:: DATA TO PROCESS ::
|---|
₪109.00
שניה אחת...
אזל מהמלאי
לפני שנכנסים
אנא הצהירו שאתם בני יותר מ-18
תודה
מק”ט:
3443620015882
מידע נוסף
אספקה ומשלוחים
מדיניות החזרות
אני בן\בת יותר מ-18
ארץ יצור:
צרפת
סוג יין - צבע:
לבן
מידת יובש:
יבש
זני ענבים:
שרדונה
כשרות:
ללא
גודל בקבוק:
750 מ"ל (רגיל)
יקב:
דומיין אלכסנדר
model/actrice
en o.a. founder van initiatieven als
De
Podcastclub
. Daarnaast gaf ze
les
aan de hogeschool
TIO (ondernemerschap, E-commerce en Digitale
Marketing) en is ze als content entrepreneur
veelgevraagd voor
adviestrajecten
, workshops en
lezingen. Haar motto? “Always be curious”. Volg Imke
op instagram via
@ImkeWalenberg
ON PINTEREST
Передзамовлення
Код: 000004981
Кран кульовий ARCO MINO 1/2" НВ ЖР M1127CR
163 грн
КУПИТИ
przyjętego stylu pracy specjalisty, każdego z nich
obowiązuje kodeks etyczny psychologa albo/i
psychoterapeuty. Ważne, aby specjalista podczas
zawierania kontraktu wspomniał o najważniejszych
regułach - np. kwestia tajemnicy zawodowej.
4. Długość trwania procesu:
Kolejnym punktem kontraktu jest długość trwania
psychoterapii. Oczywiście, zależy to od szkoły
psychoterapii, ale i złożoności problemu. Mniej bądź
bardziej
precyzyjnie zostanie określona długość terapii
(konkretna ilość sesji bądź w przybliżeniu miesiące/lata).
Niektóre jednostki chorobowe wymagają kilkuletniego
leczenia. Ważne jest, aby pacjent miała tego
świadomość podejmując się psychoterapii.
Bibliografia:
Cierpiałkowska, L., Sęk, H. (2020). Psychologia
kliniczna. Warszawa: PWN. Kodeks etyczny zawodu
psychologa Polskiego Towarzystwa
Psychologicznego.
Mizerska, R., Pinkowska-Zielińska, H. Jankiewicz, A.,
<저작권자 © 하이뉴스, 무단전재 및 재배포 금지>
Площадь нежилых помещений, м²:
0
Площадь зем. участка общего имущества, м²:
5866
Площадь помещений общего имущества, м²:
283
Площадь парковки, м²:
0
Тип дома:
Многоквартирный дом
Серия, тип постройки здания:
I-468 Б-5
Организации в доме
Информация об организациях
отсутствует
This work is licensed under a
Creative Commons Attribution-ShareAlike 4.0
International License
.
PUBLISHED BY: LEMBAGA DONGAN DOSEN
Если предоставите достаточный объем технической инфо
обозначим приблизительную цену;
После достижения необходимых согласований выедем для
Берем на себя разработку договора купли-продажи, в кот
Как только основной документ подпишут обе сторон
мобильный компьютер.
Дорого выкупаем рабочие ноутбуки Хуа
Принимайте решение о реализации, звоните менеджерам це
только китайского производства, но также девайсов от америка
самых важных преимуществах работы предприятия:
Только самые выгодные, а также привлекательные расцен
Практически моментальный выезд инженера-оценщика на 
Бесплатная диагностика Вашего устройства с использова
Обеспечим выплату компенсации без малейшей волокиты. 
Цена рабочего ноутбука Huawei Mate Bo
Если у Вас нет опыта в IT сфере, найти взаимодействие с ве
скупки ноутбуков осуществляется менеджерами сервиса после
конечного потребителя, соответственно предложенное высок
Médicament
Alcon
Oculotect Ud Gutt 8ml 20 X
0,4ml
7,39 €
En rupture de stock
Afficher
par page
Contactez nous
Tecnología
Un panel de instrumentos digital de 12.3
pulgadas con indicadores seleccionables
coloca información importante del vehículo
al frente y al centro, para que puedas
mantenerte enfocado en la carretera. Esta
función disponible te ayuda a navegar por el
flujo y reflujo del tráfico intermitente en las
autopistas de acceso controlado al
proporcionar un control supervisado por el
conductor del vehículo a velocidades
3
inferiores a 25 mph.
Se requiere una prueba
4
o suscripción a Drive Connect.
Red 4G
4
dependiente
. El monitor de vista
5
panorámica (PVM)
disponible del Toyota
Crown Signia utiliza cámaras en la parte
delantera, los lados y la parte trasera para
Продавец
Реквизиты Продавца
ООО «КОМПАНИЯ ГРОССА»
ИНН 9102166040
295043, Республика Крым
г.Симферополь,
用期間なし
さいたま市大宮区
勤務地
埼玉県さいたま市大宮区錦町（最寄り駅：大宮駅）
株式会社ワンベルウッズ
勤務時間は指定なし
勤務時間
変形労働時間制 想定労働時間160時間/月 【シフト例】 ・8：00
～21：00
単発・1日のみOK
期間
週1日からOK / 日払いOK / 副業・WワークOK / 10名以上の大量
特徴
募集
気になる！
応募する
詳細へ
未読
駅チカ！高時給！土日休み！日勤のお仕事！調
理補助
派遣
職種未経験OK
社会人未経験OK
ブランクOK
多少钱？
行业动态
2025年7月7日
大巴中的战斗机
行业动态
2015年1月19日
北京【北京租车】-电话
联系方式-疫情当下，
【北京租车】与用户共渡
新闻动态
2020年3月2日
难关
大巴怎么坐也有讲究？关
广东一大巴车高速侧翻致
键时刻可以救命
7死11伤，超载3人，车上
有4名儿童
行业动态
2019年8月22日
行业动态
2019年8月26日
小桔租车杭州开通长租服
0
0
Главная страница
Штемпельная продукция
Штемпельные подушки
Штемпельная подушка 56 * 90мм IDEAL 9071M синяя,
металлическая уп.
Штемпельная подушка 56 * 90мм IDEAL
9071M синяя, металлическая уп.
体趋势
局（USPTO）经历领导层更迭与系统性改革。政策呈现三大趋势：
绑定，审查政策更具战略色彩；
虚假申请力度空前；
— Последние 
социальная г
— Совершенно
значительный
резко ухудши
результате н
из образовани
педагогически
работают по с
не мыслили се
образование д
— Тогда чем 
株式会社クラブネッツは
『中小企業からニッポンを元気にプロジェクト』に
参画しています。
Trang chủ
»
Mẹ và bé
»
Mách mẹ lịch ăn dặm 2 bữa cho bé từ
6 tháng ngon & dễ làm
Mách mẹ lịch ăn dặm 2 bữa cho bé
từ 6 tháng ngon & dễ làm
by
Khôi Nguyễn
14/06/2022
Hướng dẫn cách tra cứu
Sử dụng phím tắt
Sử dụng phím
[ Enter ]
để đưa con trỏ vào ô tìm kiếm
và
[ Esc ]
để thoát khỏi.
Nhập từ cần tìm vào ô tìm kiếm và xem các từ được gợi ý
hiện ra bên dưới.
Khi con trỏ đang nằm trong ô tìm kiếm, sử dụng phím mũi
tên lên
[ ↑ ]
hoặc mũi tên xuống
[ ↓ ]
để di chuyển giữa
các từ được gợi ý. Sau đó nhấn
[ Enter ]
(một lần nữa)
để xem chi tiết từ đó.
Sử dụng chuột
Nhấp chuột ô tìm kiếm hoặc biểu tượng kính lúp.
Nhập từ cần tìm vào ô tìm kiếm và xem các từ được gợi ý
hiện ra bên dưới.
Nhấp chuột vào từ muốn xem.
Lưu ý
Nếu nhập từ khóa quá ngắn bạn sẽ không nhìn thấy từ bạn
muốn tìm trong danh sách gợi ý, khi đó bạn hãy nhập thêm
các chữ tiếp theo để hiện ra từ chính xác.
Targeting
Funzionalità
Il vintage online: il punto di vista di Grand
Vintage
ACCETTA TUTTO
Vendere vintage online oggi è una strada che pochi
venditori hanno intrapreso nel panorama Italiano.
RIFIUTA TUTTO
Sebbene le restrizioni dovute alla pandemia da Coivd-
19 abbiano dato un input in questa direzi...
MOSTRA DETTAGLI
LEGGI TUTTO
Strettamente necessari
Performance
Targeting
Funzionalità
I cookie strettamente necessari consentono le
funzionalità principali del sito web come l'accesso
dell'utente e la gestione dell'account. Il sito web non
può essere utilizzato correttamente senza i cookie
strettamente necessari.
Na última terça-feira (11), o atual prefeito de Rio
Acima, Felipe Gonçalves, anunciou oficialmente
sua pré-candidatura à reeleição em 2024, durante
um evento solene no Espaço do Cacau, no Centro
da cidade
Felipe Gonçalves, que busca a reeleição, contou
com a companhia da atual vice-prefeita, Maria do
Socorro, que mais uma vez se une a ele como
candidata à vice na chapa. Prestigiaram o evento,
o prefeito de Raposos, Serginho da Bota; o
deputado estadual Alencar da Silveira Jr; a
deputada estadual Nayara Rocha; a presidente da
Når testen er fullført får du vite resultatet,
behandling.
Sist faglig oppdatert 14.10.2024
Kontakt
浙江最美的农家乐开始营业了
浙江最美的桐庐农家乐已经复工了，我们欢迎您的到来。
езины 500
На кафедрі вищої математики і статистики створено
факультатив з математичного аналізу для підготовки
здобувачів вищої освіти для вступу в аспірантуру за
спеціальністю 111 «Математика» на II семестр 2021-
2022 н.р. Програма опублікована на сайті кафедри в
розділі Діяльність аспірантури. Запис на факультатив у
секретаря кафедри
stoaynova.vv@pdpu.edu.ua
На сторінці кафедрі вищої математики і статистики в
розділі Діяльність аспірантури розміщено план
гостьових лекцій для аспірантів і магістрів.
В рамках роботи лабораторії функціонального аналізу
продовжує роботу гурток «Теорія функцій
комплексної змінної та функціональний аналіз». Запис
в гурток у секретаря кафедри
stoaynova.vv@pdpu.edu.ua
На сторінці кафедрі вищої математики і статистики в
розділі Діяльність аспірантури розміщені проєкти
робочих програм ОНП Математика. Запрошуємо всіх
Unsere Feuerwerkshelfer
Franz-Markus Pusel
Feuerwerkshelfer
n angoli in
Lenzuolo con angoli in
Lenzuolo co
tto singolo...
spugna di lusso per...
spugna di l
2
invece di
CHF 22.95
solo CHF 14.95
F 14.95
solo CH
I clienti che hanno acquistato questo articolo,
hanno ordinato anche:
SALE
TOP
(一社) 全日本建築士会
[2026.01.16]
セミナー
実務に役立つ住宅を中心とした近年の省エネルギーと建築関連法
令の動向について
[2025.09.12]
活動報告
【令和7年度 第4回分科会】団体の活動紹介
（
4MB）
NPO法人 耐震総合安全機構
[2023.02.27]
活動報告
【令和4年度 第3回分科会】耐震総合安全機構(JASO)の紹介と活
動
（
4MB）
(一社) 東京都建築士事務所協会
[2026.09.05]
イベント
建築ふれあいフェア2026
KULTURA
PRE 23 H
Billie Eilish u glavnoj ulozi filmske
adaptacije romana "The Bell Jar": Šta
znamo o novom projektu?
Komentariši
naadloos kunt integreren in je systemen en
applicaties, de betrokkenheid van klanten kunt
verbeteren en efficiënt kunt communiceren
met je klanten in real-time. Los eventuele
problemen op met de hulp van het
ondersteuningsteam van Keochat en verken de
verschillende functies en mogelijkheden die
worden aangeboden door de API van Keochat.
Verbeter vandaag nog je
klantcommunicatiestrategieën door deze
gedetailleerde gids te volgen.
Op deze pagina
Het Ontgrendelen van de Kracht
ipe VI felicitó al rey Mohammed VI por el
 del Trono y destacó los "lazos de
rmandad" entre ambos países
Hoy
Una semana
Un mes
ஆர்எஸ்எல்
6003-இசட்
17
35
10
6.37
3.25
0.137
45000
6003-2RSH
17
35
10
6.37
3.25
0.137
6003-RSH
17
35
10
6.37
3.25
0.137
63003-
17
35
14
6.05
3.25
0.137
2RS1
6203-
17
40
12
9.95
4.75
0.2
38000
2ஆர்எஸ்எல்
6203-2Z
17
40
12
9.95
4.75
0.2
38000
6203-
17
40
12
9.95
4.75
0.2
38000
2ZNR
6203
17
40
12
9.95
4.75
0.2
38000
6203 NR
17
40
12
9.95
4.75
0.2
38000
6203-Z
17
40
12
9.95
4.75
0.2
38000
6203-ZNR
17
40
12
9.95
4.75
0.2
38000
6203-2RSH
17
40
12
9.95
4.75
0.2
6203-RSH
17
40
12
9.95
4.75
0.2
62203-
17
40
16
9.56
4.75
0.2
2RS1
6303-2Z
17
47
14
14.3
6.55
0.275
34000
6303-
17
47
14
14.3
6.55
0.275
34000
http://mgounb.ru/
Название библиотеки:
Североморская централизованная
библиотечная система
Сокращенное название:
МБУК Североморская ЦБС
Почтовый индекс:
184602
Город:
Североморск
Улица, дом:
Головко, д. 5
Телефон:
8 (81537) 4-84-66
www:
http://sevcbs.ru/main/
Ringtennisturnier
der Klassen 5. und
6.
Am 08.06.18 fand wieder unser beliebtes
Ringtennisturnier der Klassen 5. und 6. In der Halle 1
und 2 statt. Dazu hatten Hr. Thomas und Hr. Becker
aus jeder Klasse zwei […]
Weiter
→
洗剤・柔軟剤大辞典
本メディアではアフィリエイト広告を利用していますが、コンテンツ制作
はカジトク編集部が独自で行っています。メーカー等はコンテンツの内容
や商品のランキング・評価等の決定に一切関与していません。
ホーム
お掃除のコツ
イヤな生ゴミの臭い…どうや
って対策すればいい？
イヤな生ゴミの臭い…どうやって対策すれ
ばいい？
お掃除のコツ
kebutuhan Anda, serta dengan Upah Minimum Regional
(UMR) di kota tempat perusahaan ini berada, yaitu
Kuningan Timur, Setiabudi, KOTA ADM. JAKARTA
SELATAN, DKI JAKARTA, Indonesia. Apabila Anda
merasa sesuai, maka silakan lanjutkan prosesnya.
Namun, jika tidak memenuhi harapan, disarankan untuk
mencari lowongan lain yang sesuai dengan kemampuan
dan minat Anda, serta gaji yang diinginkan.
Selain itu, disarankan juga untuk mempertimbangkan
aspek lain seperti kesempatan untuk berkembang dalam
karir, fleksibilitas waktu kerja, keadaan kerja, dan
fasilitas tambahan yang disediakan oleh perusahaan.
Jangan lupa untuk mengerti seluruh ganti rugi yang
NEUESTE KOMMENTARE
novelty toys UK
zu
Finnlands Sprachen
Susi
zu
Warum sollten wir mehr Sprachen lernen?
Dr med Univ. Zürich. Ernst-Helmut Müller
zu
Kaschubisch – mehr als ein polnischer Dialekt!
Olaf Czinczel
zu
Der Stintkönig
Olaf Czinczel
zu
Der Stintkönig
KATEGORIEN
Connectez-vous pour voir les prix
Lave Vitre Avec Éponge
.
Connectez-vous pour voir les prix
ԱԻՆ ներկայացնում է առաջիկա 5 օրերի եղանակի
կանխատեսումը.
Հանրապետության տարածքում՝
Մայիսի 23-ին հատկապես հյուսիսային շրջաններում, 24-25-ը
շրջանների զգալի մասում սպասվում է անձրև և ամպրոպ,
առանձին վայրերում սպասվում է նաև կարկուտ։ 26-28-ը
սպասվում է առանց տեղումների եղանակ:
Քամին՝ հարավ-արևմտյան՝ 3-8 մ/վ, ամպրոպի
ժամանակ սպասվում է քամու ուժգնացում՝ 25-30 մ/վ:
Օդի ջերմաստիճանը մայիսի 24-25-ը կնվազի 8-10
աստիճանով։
|---|
:: PROBLEM DESCRIPTION ::
Write out the records line for line, starting from their very first line and ending after the line that contains "Берем на себя". Include both of those lines and nothing else.

:: ANSWER AREA ::
₪109.00
שניה אחת...
אזל מהמלאי
לפני שנכנסים
אנא הצהירו שאתם בני יותר מ-18
תודה
מק”ט:
3443620015882
מידע נוסף
אספקה ומשלוחים
מדיניות החזרות
אני בן\בת יותר מ-18
ארץ יצור:
צרפת
סוג יין - צבע:
לבן
מידת יובש:
יבש
זני ענבים:
שרדונה
כשרות:
ללא
גודל בקבוק:
750 מ"ל (רגיל)
יקב:
דומיין אלכסנדר
model/actrice
en o.a. founder van initiatieven als
De
Podcastclub
. Daarnaast gaf ze
les
aan de hogeschool
TIO (ondernemerschap, E-commerce en Digitale
Marketing) en is ze als content entrepreneur
veelgevraagd voor
adviestrajecten
, workshops en
lezingen. Haar motto? “Always be curious”. Volg Imke
op instagram via
@ImkeWalenberg
ON PINTEREST
Передзамовлення
Код: 000004981
Кран кульовий ARCO MINO 1/2" НВ ЖР M1127CR
163 грн
КУПИТИ
przyjętego stylu pracy specjalisty, każdego z nich
obowiązuje kodeks etyczny psychologa albo/i
psychoterapeuty. Ważne, aby specjalista podczas
zawierania kontraktu wspomniał o najważniejszych
regułach - np. kwestia tajemnicy zawodowej.
4. Długość trwania procesu:
Kolejnym punktem kontraktu jest długość trwania
psychoterapii. Oczywiście, zależy to od szkoły
psychoterapii, ale i złożoności problemu. Mniej bądź
bardziej
precyzyjnie zostanie określona długość terapii
(konkretna ilość sesji bądź w przybliżeniu miesiące/lata).
Niektóre jednostki chorobowe wymagają kilkuletniego
leczenia. Ważne jest, aby pacjent miała tego
świadomość podejmując się psychoterapii.
Bibliografia:
Cierpiałkowska, L., Sęk, H. (2020). Psychologia
kliniczna. Warszawa: PWN. Kodeks etyczny zawodu
psychologa Polskiego Towarzystwa
Psychologicznego.
Mizerska, R., Pinkowska-Zielińska, H. Jankiewicz, A.,
<저작권자 © 하이뉴스, 무단전재 및 재배포 금지>
Площадь нежилых помещений, м²:
0
Площадь зем. участка общего имущества, м²:
5866
Площадь помещений общего имущества, м²:
283
Площадь парковки, м²:
0
Тип дома:
Многоквартирный дом
Серия, тип постройки здания:
I-468 Б-5
Организации в доме
Информация об организациях
отсутствует
This work is licensed under a
Creative Commons Attribution-ShareAlike 4.0
International License
.
PUBLISHED BY: LEMBAGA DONGAN DOSEN
Если предоставите достаточный объем технической инфо
обозначим приблизительную цену;
После достижения необходимых согласований выедем для
Берем на себя разработку договора купли-продажи, в кот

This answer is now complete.